= Job item =
Set down every line of the material below verbatim, keeping the original line breaks and order.

Segment Start: Provided records

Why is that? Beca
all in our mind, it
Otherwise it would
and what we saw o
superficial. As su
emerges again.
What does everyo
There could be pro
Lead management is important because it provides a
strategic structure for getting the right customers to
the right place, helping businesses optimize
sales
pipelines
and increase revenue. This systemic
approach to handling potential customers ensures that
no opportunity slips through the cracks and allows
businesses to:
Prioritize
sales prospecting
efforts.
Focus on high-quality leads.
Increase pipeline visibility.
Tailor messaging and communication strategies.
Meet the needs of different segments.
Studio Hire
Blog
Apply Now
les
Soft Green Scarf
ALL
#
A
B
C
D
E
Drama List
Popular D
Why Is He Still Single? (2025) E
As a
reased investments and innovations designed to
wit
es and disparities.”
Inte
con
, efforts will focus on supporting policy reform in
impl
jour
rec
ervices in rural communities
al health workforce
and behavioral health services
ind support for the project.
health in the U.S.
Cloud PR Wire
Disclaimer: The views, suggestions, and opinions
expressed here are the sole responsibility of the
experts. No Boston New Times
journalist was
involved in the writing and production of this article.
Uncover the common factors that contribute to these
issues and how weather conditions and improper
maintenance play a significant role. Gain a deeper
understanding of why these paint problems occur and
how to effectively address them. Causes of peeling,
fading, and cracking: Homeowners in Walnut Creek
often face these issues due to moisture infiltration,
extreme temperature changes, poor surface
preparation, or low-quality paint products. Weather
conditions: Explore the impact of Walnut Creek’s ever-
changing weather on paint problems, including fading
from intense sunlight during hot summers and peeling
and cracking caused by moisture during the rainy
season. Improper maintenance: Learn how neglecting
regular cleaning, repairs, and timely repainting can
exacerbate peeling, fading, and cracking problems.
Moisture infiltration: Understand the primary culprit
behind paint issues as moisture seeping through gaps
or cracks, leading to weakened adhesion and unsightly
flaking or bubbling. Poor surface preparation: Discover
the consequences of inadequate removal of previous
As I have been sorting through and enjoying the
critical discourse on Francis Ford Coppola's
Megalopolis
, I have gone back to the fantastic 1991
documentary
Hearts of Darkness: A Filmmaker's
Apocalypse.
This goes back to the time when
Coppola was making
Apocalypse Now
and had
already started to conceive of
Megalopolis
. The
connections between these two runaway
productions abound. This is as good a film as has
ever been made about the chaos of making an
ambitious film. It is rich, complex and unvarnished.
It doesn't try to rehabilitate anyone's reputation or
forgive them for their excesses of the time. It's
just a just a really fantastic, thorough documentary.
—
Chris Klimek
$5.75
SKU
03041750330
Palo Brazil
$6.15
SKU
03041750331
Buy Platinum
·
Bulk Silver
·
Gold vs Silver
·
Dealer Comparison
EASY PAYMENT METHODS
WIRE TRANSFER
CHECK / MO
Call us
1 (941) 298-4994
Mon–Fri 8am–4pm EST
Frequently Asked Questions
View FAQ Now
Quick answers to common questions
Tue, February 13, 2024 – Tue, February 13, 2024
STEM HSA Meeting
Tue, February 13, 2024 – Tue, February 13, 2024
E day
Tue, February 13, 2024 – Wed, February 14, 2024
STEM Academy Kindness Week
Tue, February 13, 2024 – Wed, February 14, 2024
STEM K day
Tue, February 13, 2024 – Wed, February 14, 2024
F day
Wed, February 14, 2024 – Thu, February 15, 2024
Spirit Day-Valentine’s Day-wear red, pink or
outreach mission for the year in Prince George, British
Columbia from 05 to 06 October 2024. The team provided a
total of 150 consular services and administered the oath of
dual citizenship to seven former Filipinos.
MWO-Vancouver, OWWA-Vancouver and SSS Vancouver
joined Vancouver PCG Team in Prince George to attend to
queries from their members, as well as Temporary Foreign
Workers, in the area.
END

Segment End: Provided records

= Response box =
Why is that? Beca
all in our mind, it
Otherwise it would
and what we saw o
superficial. As su
emerges again.
What does everyo
There could be pro
Lead management is important because it provides a
strategic structure for getting the right customers to
the right place, helping businesses optimize
sales
pipelines
and increase revenue. This systemic
approach to handling potential customers ensures that
no opportunity slips through the cracks and allows
businesses to:
Prioritize
sales prospecting
efforts.
Focus on high-quality leads.
Increase pipeline visibility.
Tailor messaging and communication strategies.
Meet the needs of different segments.
Studio Hire
Blog
Apply Now
les
Soft Green Scarf
ALL
#
A
B
C
D
E
Drama List
Popular D
Why Is He Still Single? (2025) E
As a
reased investments and innovations designed to
wit
es and disparities.”
Inte
con
, efforts will focus on supporting policy reform in
impl
jour
rec
ervices in rural communities
al health workforce
and behavioral health services
ind support for the project.
health in the U.S.
Cloud PR Wire
Disclaimer: The views, suggestions, and opinions
expressed here are the sole responsibility of the
experts. No Boston New Times
journalist was
involved in the writing and production of this article.
Uncover the common factors that contribute to these
issues and how weather conditions and improper
maintenance play a significant role. Gain a deeper
understanding of why these paint problems occur and
how to effectively address them. Causes of peeling,
fading, and cracking: Homeowners in Walnut Creek
often face these issues due to moisture infiltration,
extreme temperature changes, poor surface
preparation, or low-quality paint products. Weather
conditions: Explore the impact of Walnut Creek’s ever-
changing weather on paint problems, including fading
from intense sunlight during hot summers and peeling
and cracking caused by moisture during the rainy
season. Improper maintenance: Learn how neglecting
regular cleaning, repairs, and timely repainting can
exacerbate peeling, fading, and cracking problems.
Moisture infiltration: Understand the primary culprit
behind paint issues as moisture seeping through gaps
or cracks, leading to weakened adhesion and unsightly
flaking or bubbling. Poor surface preparation: Discover
the consequences of inadequate removal of previous
As I have been sorting through and enjoying the
critical discourse on Francis Ford Coppola's
Megalopolis
, I have gone back to the fantastic 1991
documentary
Hearts of Darkness: A Filmmaker's
Apocalypse.
This goes back to the time when
Coppola was making
Apocalypse Now
and had
already started to conceive of
Megalopolis
. The
connections between these two runaway
productions abound. This is as good a film as has
ever been made about the chaos of making an
ambitious film. It is rich, complex and unvarnished.
It doesn't try to rehabilitate anyone's reputation or
forgive them for their excesses of the time. It's
just a just a really fantastic, thorough documentary.
—
Chris Klimek
$5.75
SKU
03041750330
Palo Brazil
$6.15
SKU
03041750331
Buy Platinum
·
Bulk Silver
·
Gold vs Silver
·
Dealer Comparison
EASY PAYMENT METHODS
WIRE TRANSFER
CHECK / MO
Call us
1 (941) 298-4994
Mon–Fri 8am–4pm EST
Frequently Asked Questions
View FAQ Now
Quick answers to common questions
Tue, February 13, 2024 – Tue, February 13, 2024
STEM HSA Meeting
Tue, February 13, 2024 – Tue, February 13, 2024
E day
Tue, February 13, 2024 – Wed, February 14, 2024
STEM Academy Kindness Week
Tue, February 13, 2024 – Wed, February 14, 2024
STEM K day
Tue, February 13, 2024 – Wed, February 14, 2024
F day
Wed, February 14, 2024 – Thu, February 15, 2024
Spirit Day-Valentine’s Day-wear red, pink or
outreach mission for the year in Prince George, British
Columbia from 05 to 06 October 2024. The team provided a
total of 150 consular services and administered the oath of
dual citizenship to seven former Filipinos.
MWO-Vancouver, OWWA-Vancouver and SSS Vancouver
joined Vancouver PCG Team in Prince George to attend to
queries from their members, as well as Temporary Foreign
Workers, in the area.
END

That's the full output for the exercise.